ICICI Bank Ltd’s proposed sale of its home financing unit has been put on hold for the second time this year after talks with private equity fund TPG broke down amid disagreements over valuation and changed market conditions following the government’s demonetization move, according to two people familiar with the development.
TPG entered the fray for the third time in October this year to buy ICICI Home Finance Co. Ltd after parent ICICI Bank’s talks with private equity funds India Value Fund Advisors (IVFA) and Baring Private Equity Asia went sour, the people said, requesting anonymity.
“Unlike the previous two occasions, it is TPG this time which has decided not to pursue the acquisition because of a valuation mismatch and the anticipated slowdown in the real estate housing market which can negatively impact housing finance companies including ICICI Home Finance,” said one of the two people.
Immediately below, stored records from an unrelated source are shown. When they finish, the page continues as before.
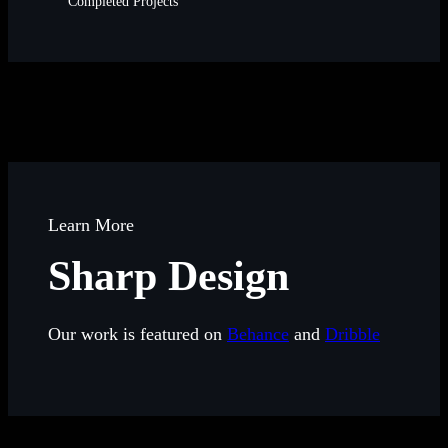
Completed Projects
Learn More
Sharp Design
Our work is featured on
Behance
and
Dribble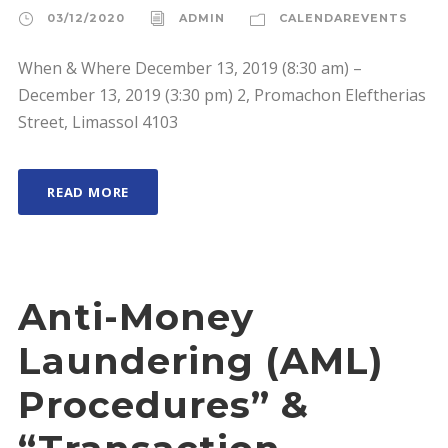
03/12/2020
ADMIN
CALENDAREVENTS
When & Where December 13, 2019 (8:30 am) –
December 13, 2019 (3:30 pm) 2, Promachon Eleftherias
Street, Limassol 4103
READ MORE
Anti-Money
Laundering (AML)
Procedures” &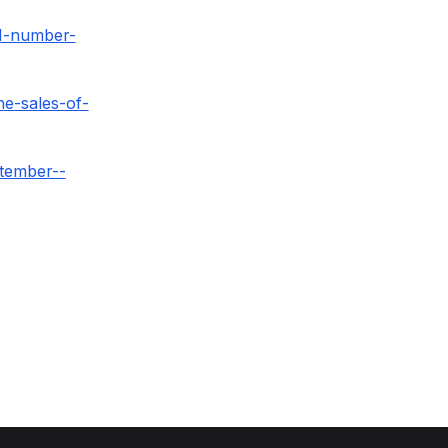
1-number-
e-sales-of-
tember--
In April, Mint had reported that ICICI Bank had put the plan to sell the subsidiary on the back-burner after a disagreement on the price with potential private equity buyers.
The sale process resumed in June with TPG as the sole contender. “The bank was earlier looking at a price of almost Rs2,400 crore, or about two times the book value of the business, but lowered it to Rs2,200 crore as talks with TPG resumed in June,” said the first of the people cited above. When the sale was almost finalized with TPG, IVFA and Baring PE Asia offered a higher price of Rs2,400 crore in August.
According to a Mint report in June, TPG had partnered with its limited partners to fund the deal.
“The talks with IVFA and Baring broke down in October after both sides could not reach agreement on some key operational issues including the role of a senior ICICI Bank employee who was tipped to join as head of the newly acquired housing finance company,” said the second of the two people cited earlier.
“The PE funds were also insistent on ICICI Bank’s operational support to the home finance company for at least a year after the closure of transaction, but the bank was not willing to commit to such conditions,” this person said.
ICICI Home Finance’s profit fell 9% to Rs179.8 crore in the year ended 31 March. The mortgage lender had assets worth Rs1,529.2 crore as of 31 March, contributing 1.8% of consolidated assets of the group and 1.6% of the parent company’s profit.
The total housing credit outstanding in India rose 19% to Rs12.5 trillion as on 31 March from Rs10.5 trillion a year earlier, according to Icra Ltd’s estimates. The credit growth was supported by disbursements on construction-linked loans, growth in the affordable housing segment and demand from Tier II and III cities.
Industry experts say that the demand and supply of real estate are unlikely to improve in the next few quarters because of demonetization.
“Both housing finance companies and real estate developers may feel the pinch for the next few quarters as demand and supply both are expected to stay muted,” said Monesh Bhojwani, director at property advisory Cushman and Wakefield in India.
Mint reported on 9 December that builders across the country have deferred project launches and curbed marketing spending as buyers held off on purchases, following the government’s decision to withdraw Rs500 and Rs1,000 banknotes to tackle unaccounted for wealth.
Several premium projects scheduled to go on sale in 2016 have been postponed to the next quarter or even later, while project launches in the affordable or mid-range segment are subdued.